Going down the data below, set down exactly the line with "(ξ1, ξ′) : ξ1" and each line after it through the line with "for every (x, y) ∈ Ωt"; no other lines.
======== MATERIAL PROVIDED ========
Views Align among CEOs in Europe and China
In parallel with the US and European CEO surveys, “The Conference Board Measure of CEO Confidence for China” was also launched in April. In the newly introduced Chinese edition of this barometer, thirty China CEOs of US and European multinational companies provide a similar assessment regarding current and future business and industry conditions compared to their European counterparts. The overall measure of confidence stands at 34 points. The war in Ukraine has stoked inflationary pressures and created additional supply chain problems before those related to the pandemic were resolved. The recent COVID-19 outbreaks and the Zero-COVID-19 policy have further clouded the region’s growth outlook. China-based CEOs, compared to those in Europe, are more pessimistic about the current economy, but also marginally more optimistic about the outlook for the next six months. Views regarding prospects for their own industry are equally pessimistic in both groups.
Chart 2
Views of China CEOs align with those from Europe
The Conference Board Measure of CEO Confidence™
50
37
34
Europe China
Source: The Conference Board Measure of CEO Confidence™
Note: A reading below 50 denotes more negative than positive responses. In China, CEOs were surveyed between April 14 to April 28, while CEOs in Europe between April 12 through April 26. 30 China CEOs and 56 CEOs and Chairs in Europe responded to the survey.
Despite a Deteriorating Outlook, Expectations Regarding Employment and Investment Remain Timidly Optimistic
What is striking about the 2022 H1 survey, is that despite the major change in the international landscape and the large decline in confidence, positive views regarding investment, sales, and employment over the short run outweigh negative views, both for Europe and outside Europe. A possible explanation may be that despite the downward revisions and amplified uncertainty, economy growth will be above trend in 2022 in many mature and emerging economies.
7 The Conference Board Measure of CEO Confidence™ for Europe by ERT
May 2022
========
======== MATERIAL PROVIDED ========
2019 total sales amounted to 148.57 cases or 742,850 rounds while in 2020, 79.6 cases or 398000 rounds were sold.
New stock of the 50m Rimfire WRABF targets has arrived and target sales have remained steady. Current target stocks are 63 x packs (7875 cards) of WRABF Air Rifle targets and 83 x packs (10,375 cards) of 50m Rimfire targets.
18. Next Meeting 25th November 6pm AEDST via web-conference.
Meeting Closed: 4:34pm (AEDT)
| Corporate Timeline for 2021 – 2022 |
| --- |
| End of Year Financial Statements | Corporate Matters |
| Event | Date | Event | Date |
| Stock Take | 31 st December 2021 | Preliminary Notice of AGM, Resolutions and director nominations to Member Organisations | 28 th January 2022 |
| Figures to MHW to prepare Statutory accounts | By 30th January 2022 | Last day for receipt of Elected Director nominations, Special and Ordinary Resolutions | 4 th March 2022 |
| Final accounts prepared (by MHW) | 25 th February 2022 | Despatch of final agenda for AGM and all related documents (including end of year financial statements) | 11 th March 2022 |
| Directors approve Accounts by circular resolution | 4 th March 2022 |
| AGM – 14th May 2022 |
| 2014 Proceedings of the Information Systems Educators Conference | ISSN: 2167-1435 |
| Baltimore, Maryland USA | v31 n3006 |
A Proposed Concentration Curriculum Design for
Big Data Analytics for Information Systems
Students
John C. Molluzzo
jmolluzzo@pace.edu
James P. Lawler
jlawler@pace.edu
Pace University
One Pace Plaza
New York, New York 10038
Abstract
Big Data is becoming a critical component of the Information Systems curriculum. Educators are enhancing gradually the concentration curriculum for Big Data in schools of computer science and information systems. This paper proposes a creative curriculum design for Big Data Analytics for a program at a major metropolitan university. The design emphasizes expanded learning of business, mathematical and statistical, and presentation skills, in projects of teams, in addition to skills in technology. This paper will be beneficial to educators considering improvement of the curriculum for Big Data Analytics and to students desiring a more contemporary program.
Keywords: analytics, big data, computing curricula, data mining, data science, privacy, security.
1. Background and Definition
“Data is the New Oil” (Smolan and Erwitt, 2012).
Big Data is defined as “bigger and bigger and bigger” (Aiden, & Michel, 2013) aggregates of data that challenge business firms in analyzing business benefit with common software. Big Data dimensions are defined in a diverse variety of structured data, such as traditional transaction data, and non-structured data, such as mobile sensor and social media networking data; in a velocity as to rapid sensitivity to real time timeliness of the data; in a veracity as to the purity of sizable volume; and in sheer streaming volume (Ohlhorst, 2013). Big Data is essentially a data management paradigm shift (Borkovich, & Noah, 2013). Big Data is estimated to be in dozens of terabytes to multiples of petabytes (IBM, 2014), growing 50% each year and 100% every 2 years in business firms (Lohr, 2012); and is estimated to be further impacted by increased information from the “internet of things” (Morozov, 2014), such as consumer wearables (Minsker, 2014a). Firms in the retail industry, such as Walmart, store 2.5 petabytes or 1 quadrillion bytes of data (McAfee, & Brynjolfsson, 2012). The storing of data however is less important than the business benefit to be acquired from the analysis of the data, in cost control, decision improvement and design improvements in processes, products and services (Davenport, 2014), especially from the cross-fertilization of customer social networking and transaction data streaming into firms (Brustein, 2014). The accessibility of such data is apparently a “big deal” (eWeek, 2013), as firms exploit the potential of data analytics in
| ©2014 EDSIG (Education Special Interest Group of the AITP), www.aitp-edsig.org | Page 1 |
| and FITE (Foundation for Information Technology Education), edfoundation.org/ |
========
======== MATERIAL PROVIDED ========
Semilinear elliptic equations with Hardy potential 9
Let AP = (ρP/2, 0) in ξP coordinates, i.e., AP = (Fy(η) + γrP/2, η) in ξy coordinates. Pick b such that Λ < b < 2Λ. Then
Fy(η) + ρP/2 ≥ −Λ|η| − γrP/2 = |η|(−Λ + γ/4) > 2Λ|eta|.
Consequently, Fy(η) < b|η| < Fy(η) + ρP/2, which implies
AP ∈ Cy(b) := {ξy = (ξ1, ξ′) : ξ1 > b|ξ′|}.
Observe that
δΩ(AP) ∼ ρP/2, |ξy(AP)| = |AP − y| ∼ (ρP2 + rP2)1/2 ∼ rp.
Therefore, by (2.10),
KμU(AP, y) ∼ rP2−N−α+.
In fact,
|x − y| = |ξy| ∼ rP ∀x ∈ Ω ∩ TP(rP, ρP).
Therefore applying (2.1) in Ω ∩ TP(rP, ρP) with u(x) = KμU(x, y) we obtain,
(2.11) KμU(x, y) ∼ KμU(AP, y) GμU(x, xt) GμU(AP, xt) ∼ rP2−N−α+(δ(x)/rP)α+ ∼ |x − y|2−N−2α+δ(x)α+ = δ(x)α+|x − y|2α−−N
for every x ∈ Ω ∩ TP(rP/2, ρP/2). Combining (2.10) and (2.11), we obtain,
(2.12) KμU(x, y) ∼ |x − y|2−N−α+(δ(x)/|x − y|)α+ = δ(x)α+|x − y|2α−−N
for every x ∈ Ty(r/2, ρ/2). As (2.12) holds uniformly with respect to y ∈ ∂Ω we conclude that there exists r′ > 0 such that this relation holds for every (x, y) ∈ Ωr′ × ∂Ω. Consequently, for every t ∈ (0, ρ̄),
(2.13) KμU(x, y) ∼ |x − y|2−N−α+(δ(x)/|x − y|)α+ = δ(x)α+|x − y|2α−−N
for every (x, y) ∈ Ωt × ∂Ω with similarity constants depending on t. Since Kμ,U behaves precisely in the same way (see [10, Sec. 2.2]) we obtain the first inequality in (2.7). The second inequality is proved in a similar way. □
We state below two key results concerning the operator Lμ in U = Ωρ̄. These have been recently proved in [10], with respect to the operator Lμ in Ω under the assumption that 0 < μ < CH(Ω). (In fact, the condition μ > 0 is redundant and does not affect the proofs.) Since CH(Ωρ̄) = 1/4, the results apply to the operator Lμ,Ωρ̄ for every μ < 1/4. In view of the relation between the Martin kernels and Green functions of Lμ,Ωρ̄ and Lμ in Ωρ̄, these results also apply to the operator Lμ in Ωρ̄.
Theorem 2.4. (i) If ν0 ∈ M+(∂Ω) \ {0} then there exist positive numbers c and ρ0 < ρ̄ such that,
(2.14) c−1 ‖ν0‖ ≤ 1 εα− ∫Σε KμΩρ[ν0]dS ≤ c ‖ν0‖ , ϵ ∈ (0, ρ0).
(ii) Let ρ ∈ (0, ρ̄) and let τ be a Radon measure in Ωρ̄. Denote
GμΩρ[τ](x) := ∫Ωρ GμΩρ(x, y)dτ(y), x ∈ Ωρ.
========
SOLUTION TO THIS PROBLEM
AP ∈ Cy(b) := {ξy = (ξ1, ξ′) : ξ1 > b|ξ′|}.
Observe that
δΩ(AP) ∼ ρP/2, |ξy(AP)| = |AP − y| ∼ (ρP2 + rP2)1/2 ∼ rp.
Therefore, by (2.10),
KμU(AP, y) ∼ rP2−N−α+.
In fact,
|x − y| = |ξy| ∼ rP ∀x ∈ Ω ∩ TP(rP, ρP).
Therefore applying (2.1) in Ω ∩ TP(rP, ρP) with u(x) = KμU(x, y) we obtain,
(2.11) KμU(x, y) ∼ KμU(AP, y) GμU(x, xt) GμU(AP, xt) ∼ rP2−N−α+(δ(x)/rP)α+ ∼ |x − y|2−N−2α+δ(x)α+ = δ(x)α+|x − y|2α−−N
for every x ∈ Ω ∩ TP(rP/2, ρP/2). Combining (2.10) and (2.11), we obtain,
(2.12) KμU(x, y) ∼ |x − y|2−N−α+(δ(x)/|x − y|)α+ = δ(x)α+|x − y|2α−−N
for every x ∈ Ty(r/2, ρ/2). As (2.12) holds uniformly with respect to y ∈ ∂Ω we conclude that there exists r′ > 0 such that this relation holds for every (x, y) ∈ Ωr′ × ∂Ω. Consequently, for every t ∈ (0, ρ̄),
(2.13) KμU(x, y) ∼ |x − y|2−N−α+(δ(x)/|x − y|)α+ = δ(x)α+|x − y|2α−−N
for every (x, y) ∈ Ωt × ∂Ω with similarity constants depending on t. Since Kμ,U behaves precisely in the same way (see [10, Sec. 2.2]) we obtain the first inequality in (2.7). The second inequality is proved in a similar way. □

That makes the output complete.